Prophet Joseph had dreamt a dream for himself and come to learn the interpretation of that dream through his own life. From there, the prophet established a universal principle and presented the following analysis to all humanity: "All people are asleep/dreaming and wake up upon death." Death is the ultimate and inevitable interpretation of the dream. For interpretation means to interpret – to move from one place to another. The interpretation of the dream is to move from the "symbol" that it contains to the meaning of that symbol. If life is a dream, that shall also have meaning. And to move from it or its apparent meaning to its true sense means to interpret and understand life.
Through death, man grasps that his life on Earth was not final – that this place is but a bridge. In this case, the interpretation is a man facing the ultimate reality. In turn, religion's purpose is to find that interpretation before dying. That is why the prophet described the purpose of religion as "to die before dying" – or to grasp the purpose of life while living.
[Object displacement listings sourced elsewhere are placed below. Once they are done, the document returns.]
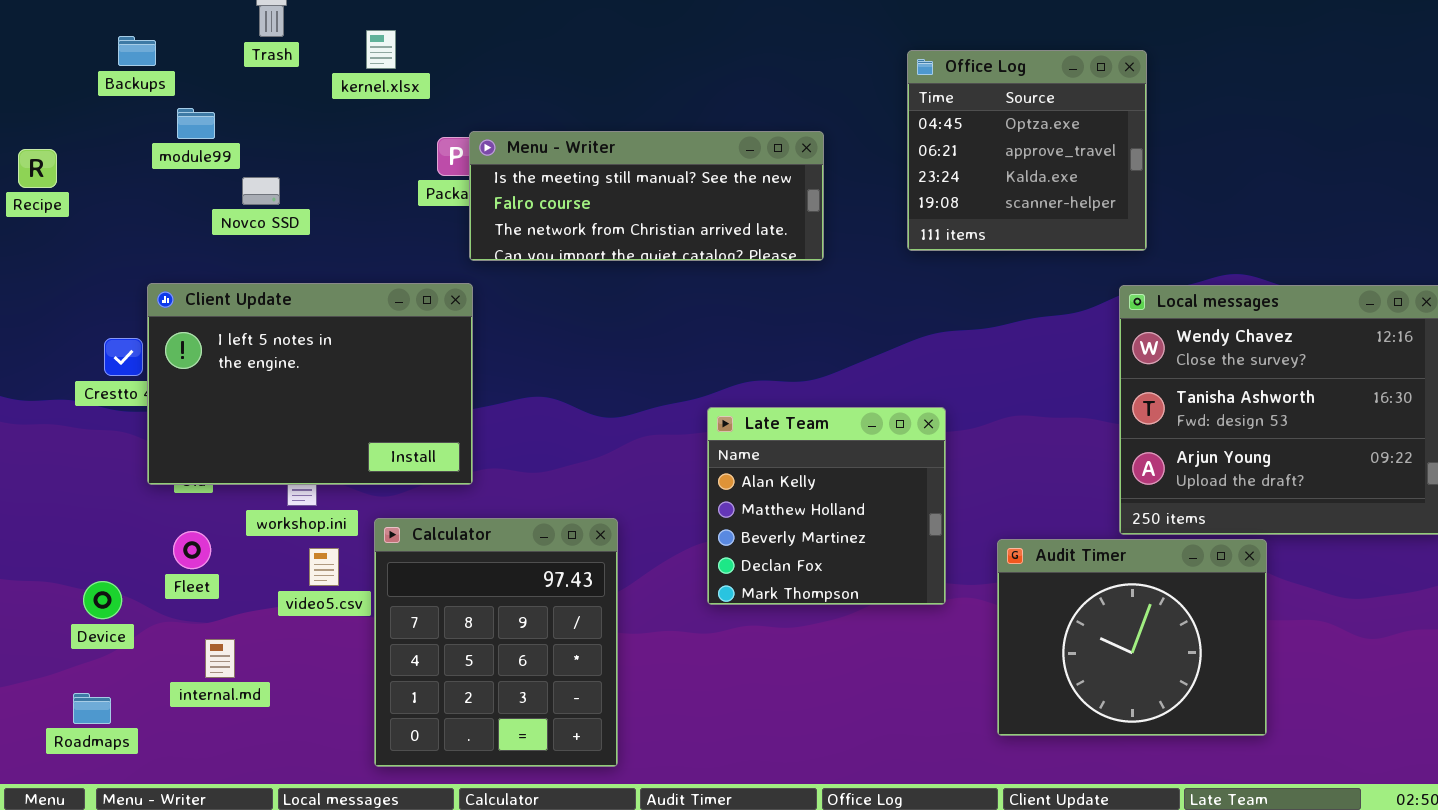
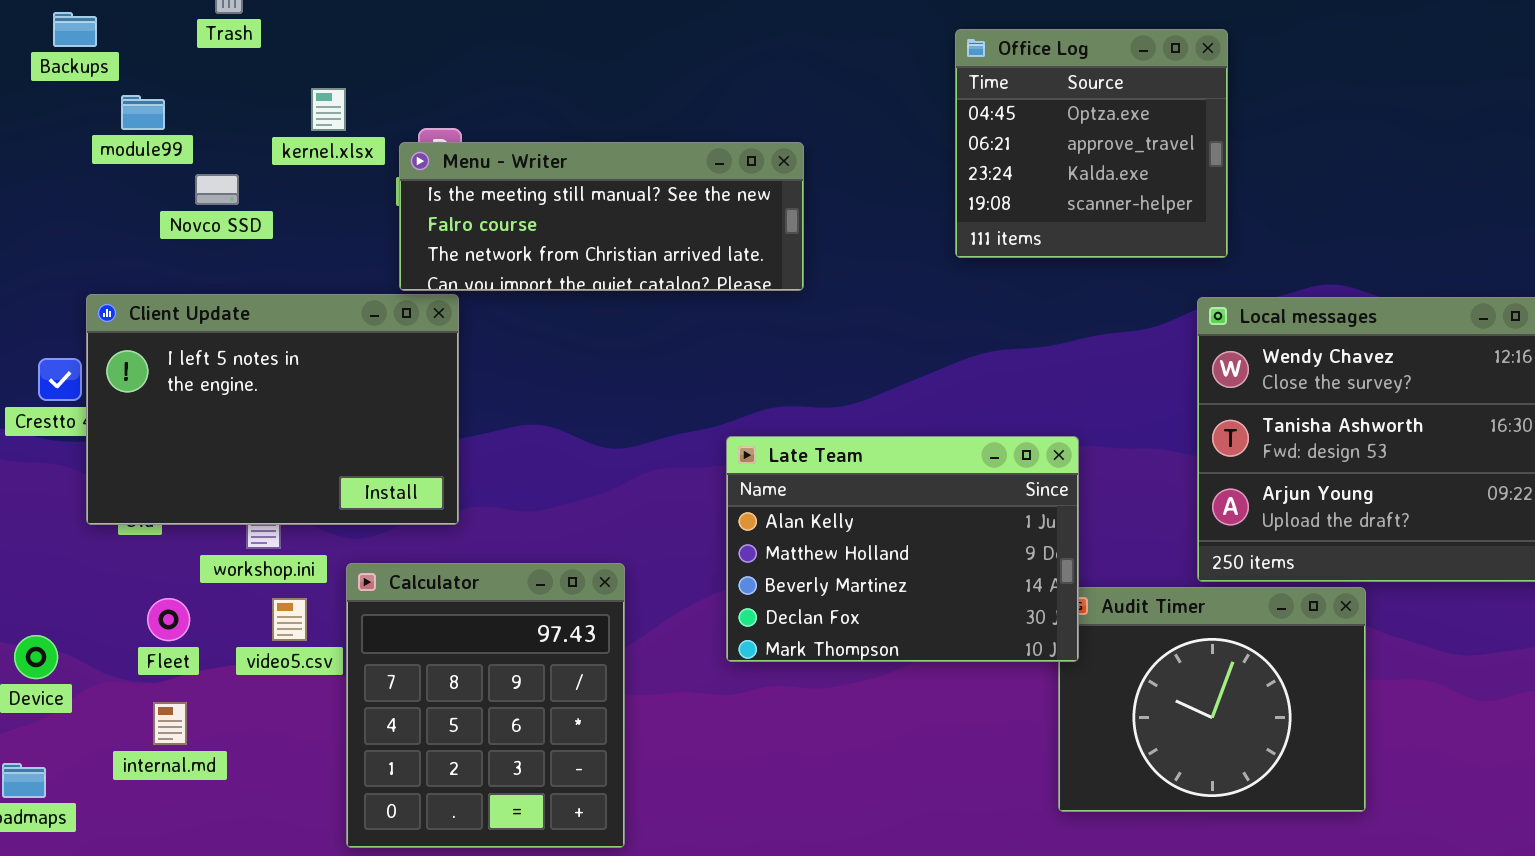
kernel.xlsx: [366,30,396,69] -> [311,88,346,131], moved
Menu - Writer: [469,131,824,261] -> [399,142,804,291], moved
Late Team: [707,407,946,605] -> [726,436,1079,662], resized
Fleet: [173,531,211,569] -> [147,598,190,641], moved

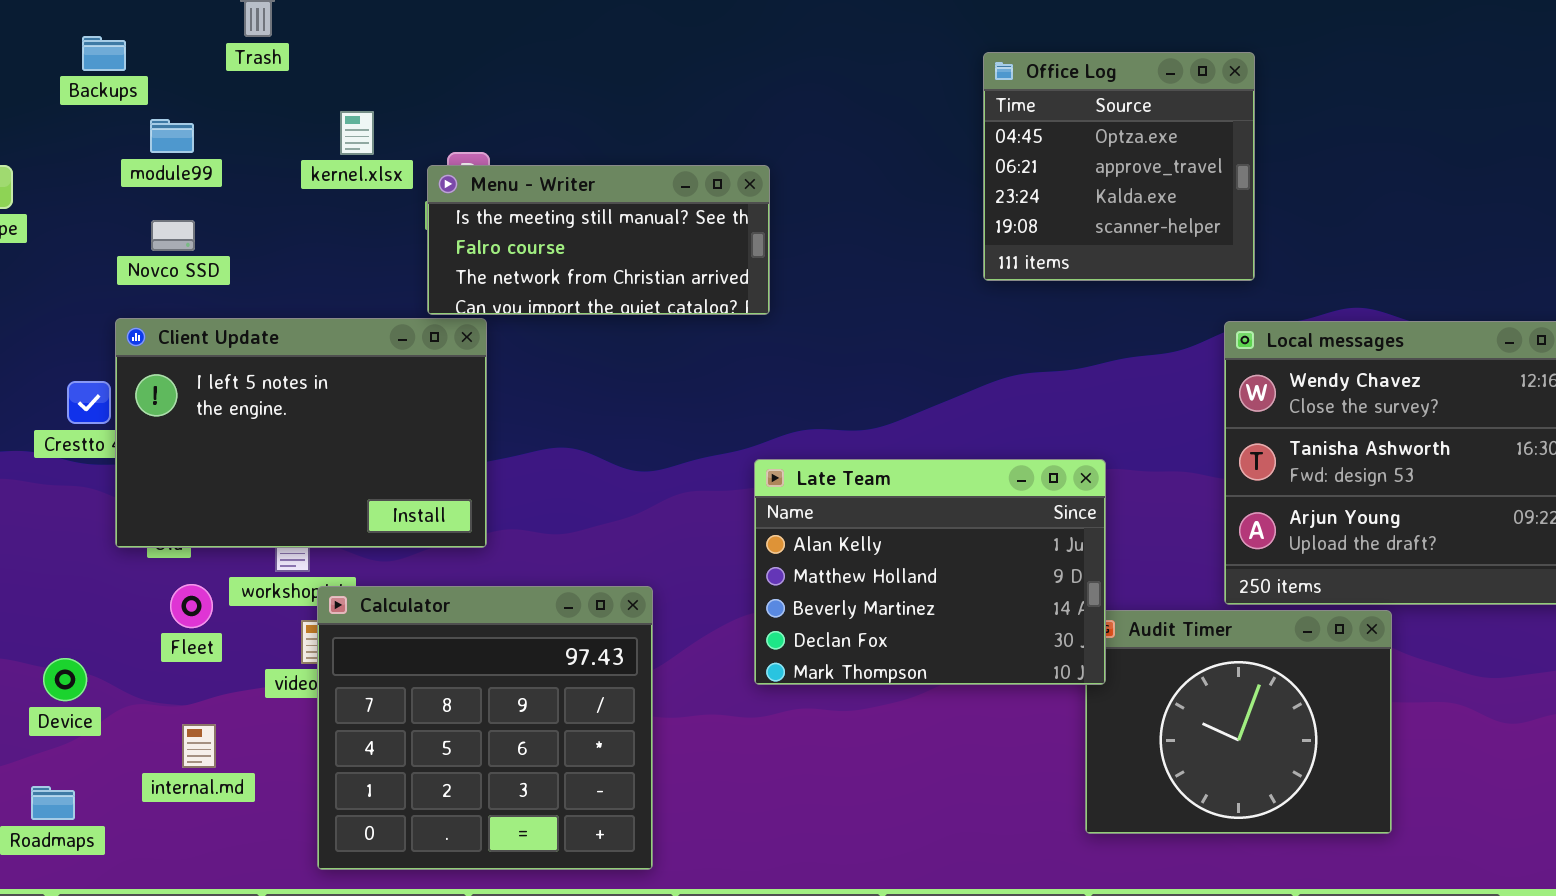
Menu - Writer: [399,142,804,291] -> [427,165,770,315], resized
Novco SSD: [195,174,239,205] -> [151,220,195,251], moved
Calculator: [346,563,625,848] -> [317,586,653,870], resized
Fleet: [147,598,190,641] -> [170,584,213,628], moved

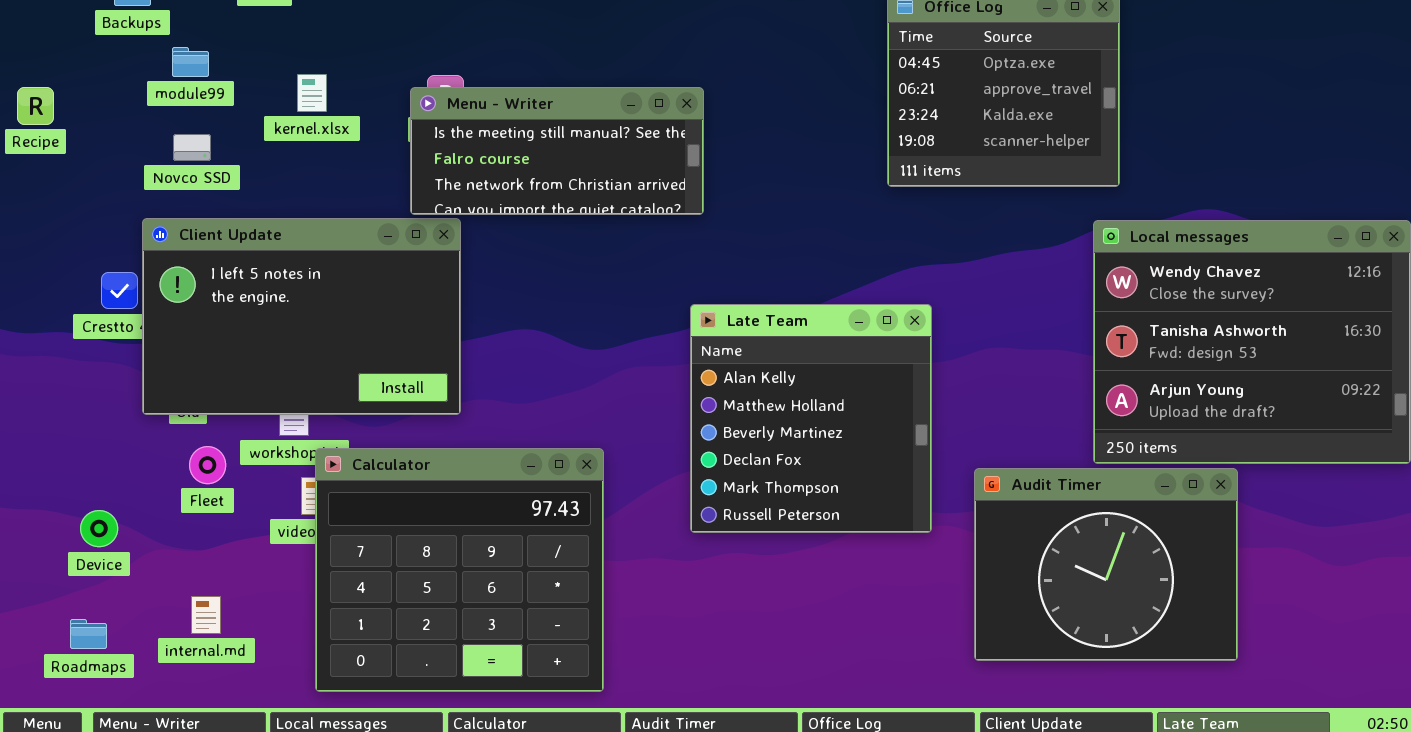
kernel.xlsx: [340,111,374,155] -> [297,74,327,112], moved
Late Team: [754,459,1106,685] -> [690,304,932,533], resized
internal.md: [182,724,216,768] -> [191,596,221,634], moved

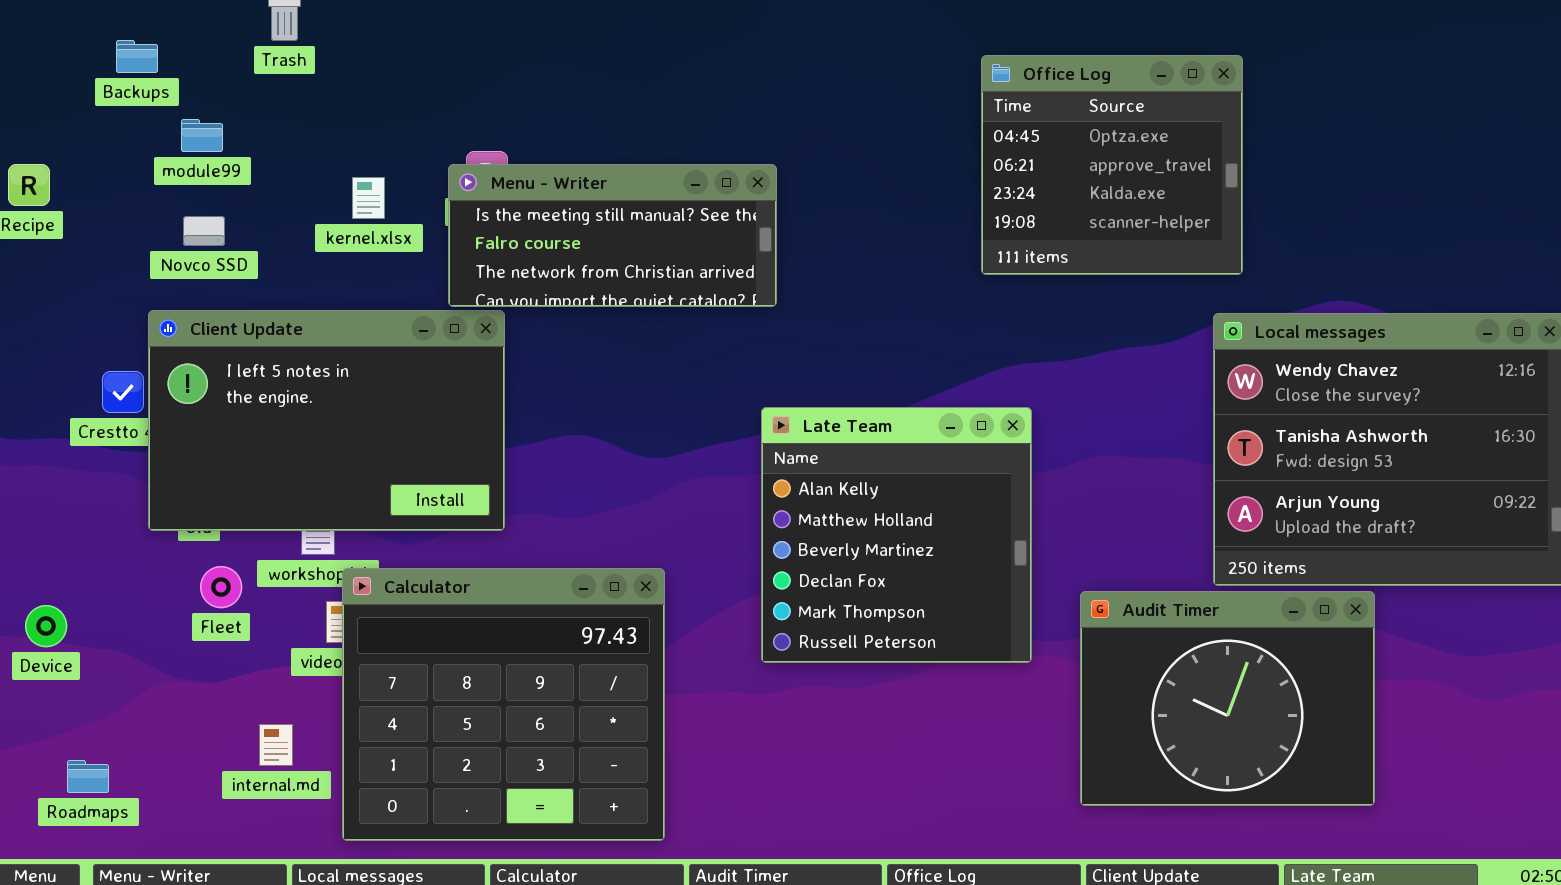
kernel.xlsx: [297,74,327,112] -> [352,177,385,219], moved
Device: [80,510,118,547] -> [25,605,67,647], moved
internal.md: [191,596,221,634] -> [259,724,293,766], moved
Prophet Joseph was a man who grasped the meaning of life – the interpretation of his dream – before his death. That is why his life proved to be the most beautiful life and his story the most beautiful story. Islam establishes the goodness or beauty of things in connection with Allah. Just as an interpretation, which does not lead to Allah, cannot be a true interpretation, any deed, which does not lead to Him, shall be without result.
In this case, reaching the truth is only possible through reaching Allah – whether we call it a dream or something else. Allah is the meaning of life. At that point, religion and metaphysical thought speak the same language, albeit with different tools – Metaphysics aims to lead man out of the cave and get him to confront reality. Religion, in turn, encourages people to discover their boundless "ability to create caves" within and without and to face reality under any condition. That is the meaning of constant self-critique.
At that point, dreams and imagination become things from whose influence one ought to liberate oneself. In other words, religion treats the dream as an obstacle or veil before the truth. That is why faith refers to certain necessary tools. Yet the result of reaching Allah and interpreting the dream is to lead a moral life. For fear – the ultimate obstacle before morality – is thus eliminated and man thus finds the interpretation of the dream within the calmness of an eternal life.